Work task> Could you write out, exactly as they stand, only the lines in the listing below from the line with "TDF sales volumes" to the line with "p-symmetric fronts with their RO-symmetries", both ends included, without the pictures?

Information provided>
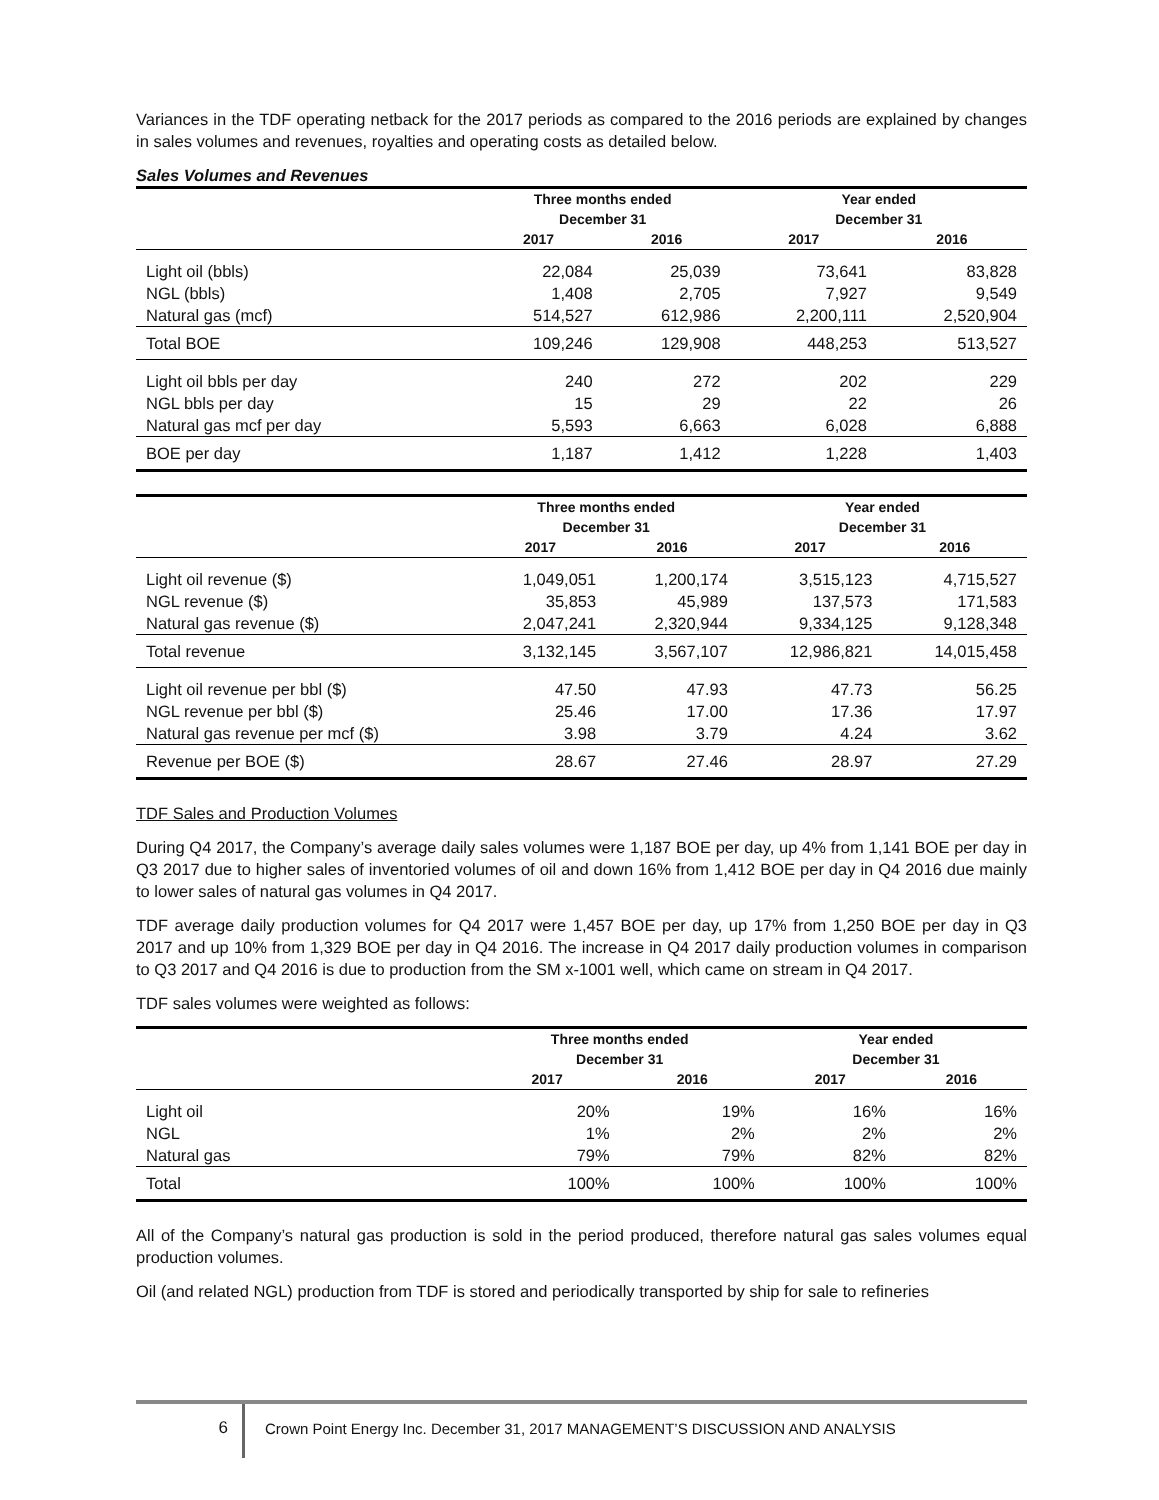Variances in the TDF operating netback for the 2017 periods as compared to the 2016 periods are explained by changes in sales volumes and revenues, royalties and operating costs as detailed below.
Sales Volumes and Revenues
| | Three months ended December 31 | | Year ended December 31 | |
| --- | --- | --- | --- | --- |
| | 2017 | 2016 | 2017 | 2016 |
| Light oil (bbls) | 22,084 | 25,039 | 73,641 | 83,828 |
| NGL (bbls) | 1,408 | 2,705 | 7,927 | 9,549 |
| Natural gas (mcf) | 514,527 | 612,986 | 2,200,111 | 2,520,904 |
| Total BOE | 109,246 | 129,908 | 448,253 | 513,527 |
| Light oil bbls per day | 240 | 272 | 202 | 229 |
| NGL bbls per day | 15 | 29 | 22 | 26 |
| Natural gas mcf per day | 5,593 | 6,663 | 6,028 | 6,888 |
| BOE per day | 1,187 | 1,412 | 1,228 | 1,403 |
| | Three months ended December 31 | | Year ended December 31 | |
| --- | --- | --- | --- | --- |
| | 2017 | 2016 | 2017 | 2016 |
| Light oil revenue ($) | 1,049,051 | 1,200,174 | 3,515,123 | 4,715,527 |
| NGL revenue ($) | 35,853 | 45,989 | 137,573 | 171,583 |
| Natural gas revenue ($) | 2,047,241 | 2,320,944 | 9,334,125 | 9,128,348 |
| Total revenue | 3,132,145 | 3,567,107 | 12,986,821 | 14,015,458 |
| Light oil revenue per bbl ($) | 47.50 | 47.93 | 47.73 | 56.25 |
| NGL revenue per bbl ($) | 25.46 | 17.00 | 17.36 | 17.97 |
| Natural gas revenue per mcf ($) | 3.98 | 3.79 | 4.24 | 3.62 |
| Revenue per BOE ($) | 28.67 | 27.46 | 28.97 | 27.29 |
TDF Sales and Production Volumes
During Q4 2017, the Company’s average daily sales volumes were 1,187 BOE per day, up 4% from 1,141 BOE per day in Q3 2017 due to higher sales of inventoried volumes of oil and down 16% from 1,412 BOE per day in Q4 2016 due mainly to lower sales of natural gas volumes in Q4 2017.
TDF average daily production volumes for Q4 2017 were 1,457 BOE per day, up 17% from 1,250 BOE per day in Q3 2017 and up 10% from 1,329 BOE per day in Q4 2016. The increase in Q4 2017 daily production volumes in comparison to Q3 2017 and Q4 2016 is due to production from the SM x-1001 well, which came on stream in Q4 2017.
TDF sales volumes were weighted as follows:
| | Three months ended December 31 | | Year ended December 31 | |
| --- | --- | --- | --- | --- |
| | 2017 | 2016 | 2017 | 2016 |
| Light oil | 20% | 19% | 16% | 16% |
| NGL | 1% | 2% | 2% | 2% |
| Natural gas | 79% | 79% | 82% | 82% |
| Total | 100% | 100% | 100% | 100% |
All of the Company’s natural gas production is sold in the period produced, therefore natural gas sales volumes equal production volumes.
Oil (and related NGL) production from TDF is stored and periodically transported by ship for sale to refineries
6
Crown Point Energy Inc. December 31, 2017 MANAGEMENT’S DISCUSSION AND ANALYSIS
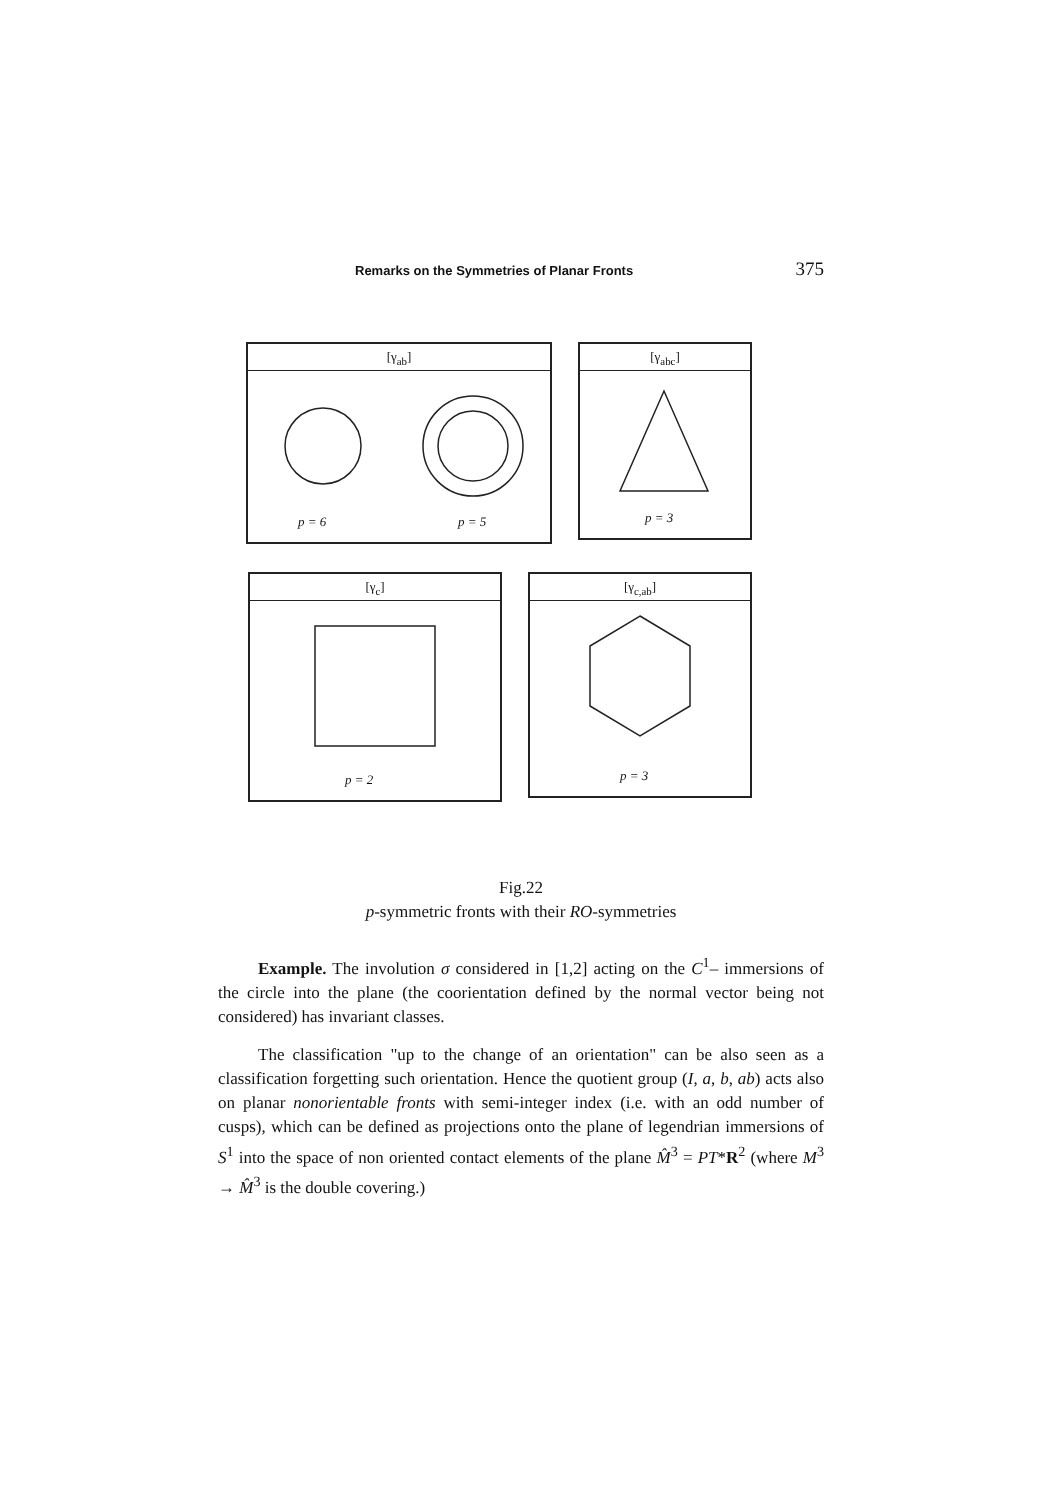Remarks on the Symmetries of Planar Fronts 375
[γ<sub>ab</sub>]
p = 6 p = 5
[γ<sub>abc</sub>]
p = 3
[γ<sub>c</sub>]
p = 2
[γ<sub>c,ab</sub>]
p = 3
Fig.22
p-symmetric fronts with their RO-symmetries
Example. The involution σ considered in [1,2] acting on the C<sup>1</sup>– immersions of the circle into the plane (the coorientation defined by the normal vector being not considered) has invariant classes.
The classification "up to the change of an orientation" can be also seen as a classification forgetting such orientation. Hence the quotient group (I, a, b, ab) acts also on planar nonorientable fronts with semi-integer index (i.e. with an odd number of cusps), which can be defined as projections onto the plane of legendrian immersions of S<sup>1</sup> into the space of non oriented contact elements of the plane M̂<sup>3</sup> = PT*R<sup>2</sup> (where M<sup>3</sup> → M̂<sup>3</sup> is the double covering.)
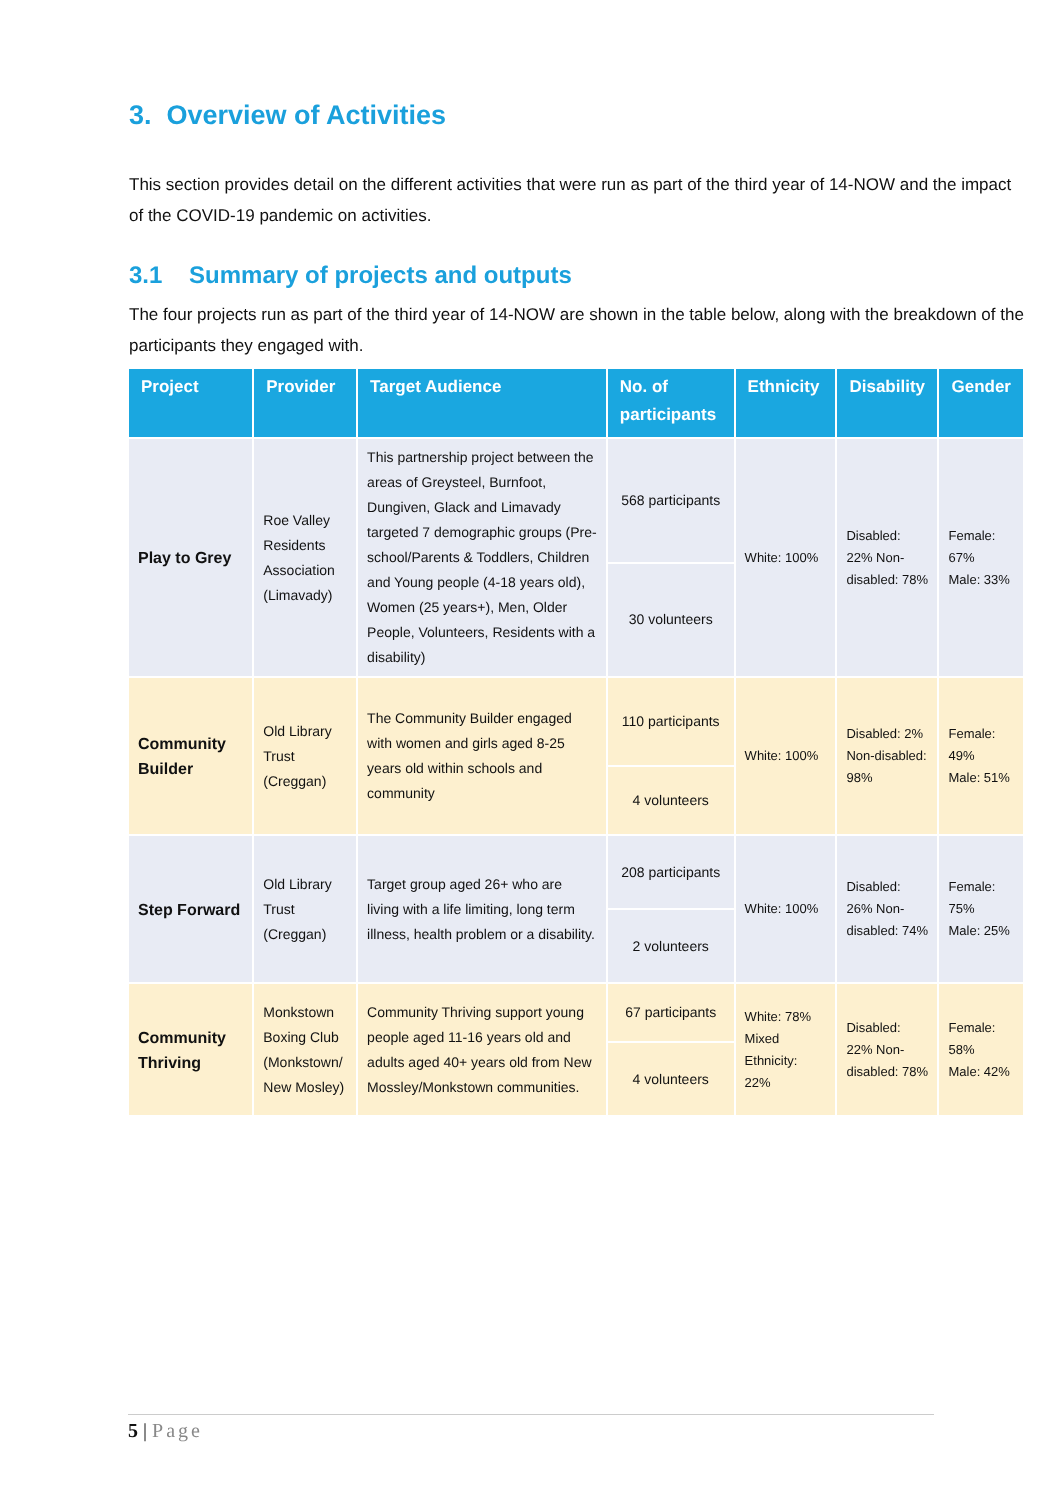3. Overview of Activities
This section provides detail on the different activities that were run as part of the third year of 14-NOW and the impact of the COVID-19 pandemic on activities.
3.1 Summary of projects and outputs
The four projects run as part of the third year of 14-NOW are shown in the table below, along with the breakdown of the participants they engaged with.
| Project | Provider | Target Audience | No. of participants | Ethnicity | Disability | Gender |
| --- | --- | --- | --- | --- | --- | --- |
| Play to Grey | Roe Valley Residents Association (Limavady) | This partnership project between the areas of Greysteel, Burnfoot, Dungiven, Glack and Limavady targeted 7 demographic groups (Pre-school/Parents & Toddlers, Children and Young people (4-18 years old), Women (25 years+), Men, Older People, Volunteers, Residents with a disability) | 568 participants | White: 100% | Disabled: 22% Non-disabled: 78% | Female: 67% Male: 33% |
| | | | 30 volunteers | | | |
| Community Builder | Old Library Trust (Creggan) | The Community Builder engaged with women and girls aged 8-25 years old within schools and community | 110 participants | White: 100% | Disabled: 2% Non-disabled: 98% | Female: 49% Male: 51% |
| | | | 4 volunteers | | | |
| Step Forward | Old Library Trust (Creggan) | Target group aged 26+ who are living with a life limiting, long term illness, health problem or a disability. | 208 participants | White: 100% | Disabled: 26% Non-disabled: 74% | Female: 75% Male: 25% |
| | | | 2 volunteers | | | |
| Community Thriving | Monkstown Boxing Club (Monkstown/ New Mosley) | Community Thriving support young people aged 11-16 years old and adults aged 40+ years old from New Mossley/Monkstown communities. | 67 participants | White: 78% Mixed Ethnicity: 22% | Disabled: 22% Non-disabled: 78% | Female: 58% Male: 42% |
| | | | 4 volunteers | | | |
5 | Page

Solution for this task>
TDF sales volumes were weighted as follows:
| | Three months ended December 31 | | Year ended December 31 | |
| --- | --- | --- | --- | --- |
| | 2017 | 2016 | 2017 | 2016 |
| Light oil | 20% | 19% | 16% | 16% |
| NGL | 1% | 2% | 2% | 2% |
| Natural gas | 79% | 79% | 82% | 82% |
| Total | 100% | 100% | 100% | 100% |
All of the Company’s natural gas production is sold in the period produced, therefore natural gas sales volumes equal production volumes.
Oil (and related NGL) production from TDF is stored and periodically transported by ship for sale to refineries
6
Crown Point Energy Inc. December 31, 2017 MANAGEMENT’S DISCUSSION AND ANALYSIS
Remarks on the Symmetries of Planar Fronts 375
[γ<sub>ab</sub>]
p = 6 p = 5
[γ<sub>abc</sub>]
p = 3
[γ<sub>c</sub>]
p = 2
[γ<sub>c,ab</sub>]
p = 3
Fig.22
p-symmetric fronts with their RO-symmetries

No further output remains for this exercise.